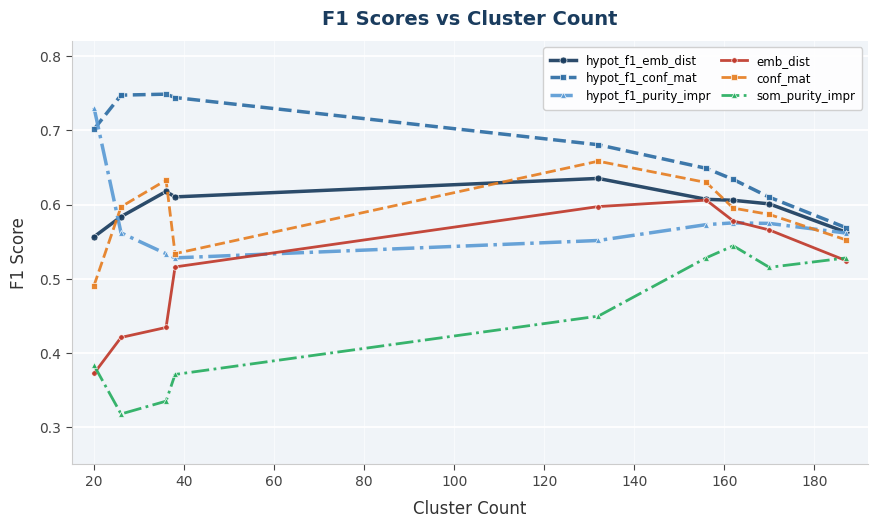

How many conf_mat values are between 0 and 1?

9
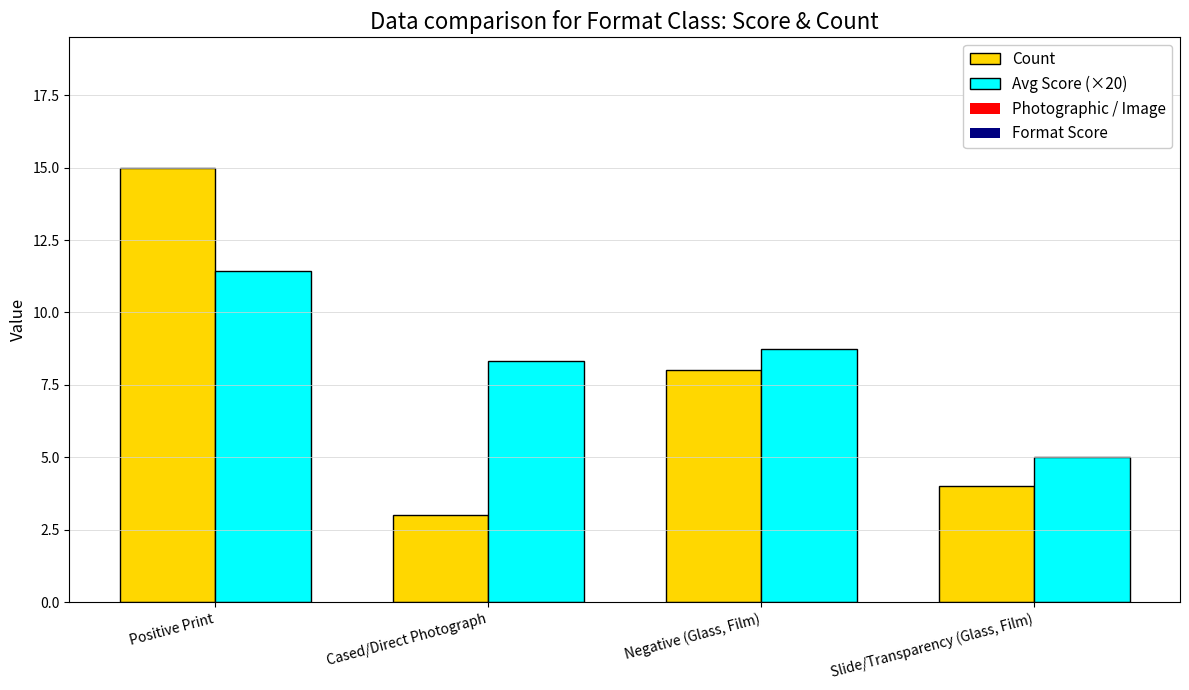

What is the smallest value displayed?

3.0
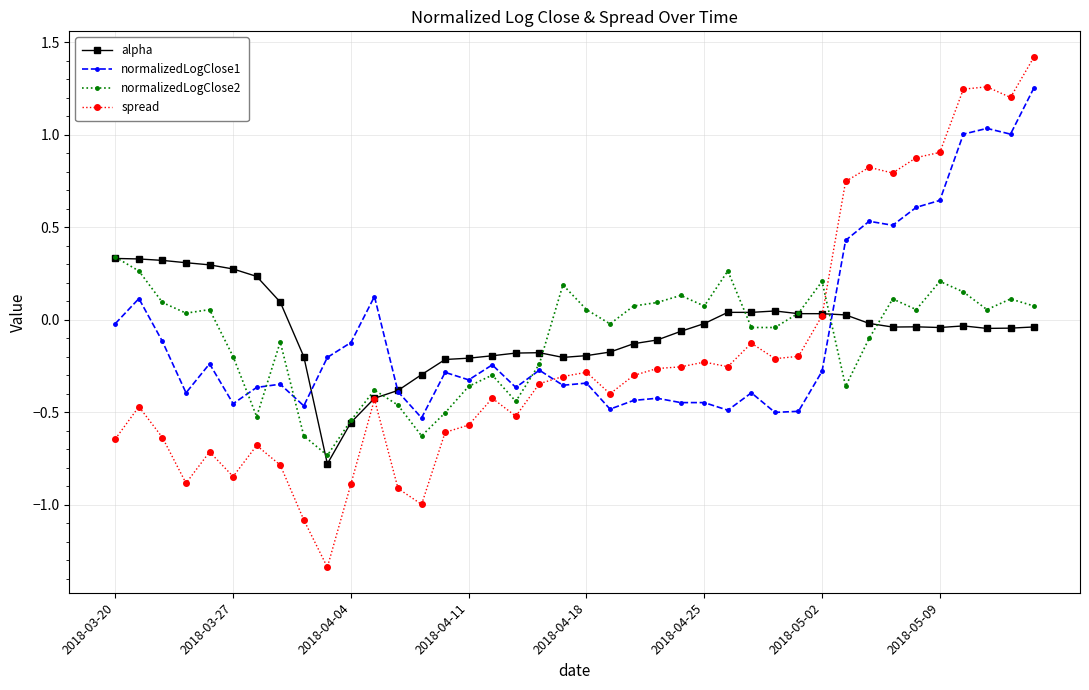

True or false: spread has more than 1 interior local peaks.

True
━━━━━━━━━━━━━━━━━━━━
Task brief ->
Arrange the listing above into a Markdown table with the columns "Row" and "Listing line", putting one non-blank line in each row. Leave the picture lines out of the table.

Task response ->
| Row | Listing line |
|---|---|
| 1 | How many conf_mat values are between 0 and 1? |
| 2 | 9 |
| 3 | What is the smallest value displayed? |
| 4 | 3.0 |
| 5 | True or false: spread has more than 1 interior local peaks. |
| 6 | True |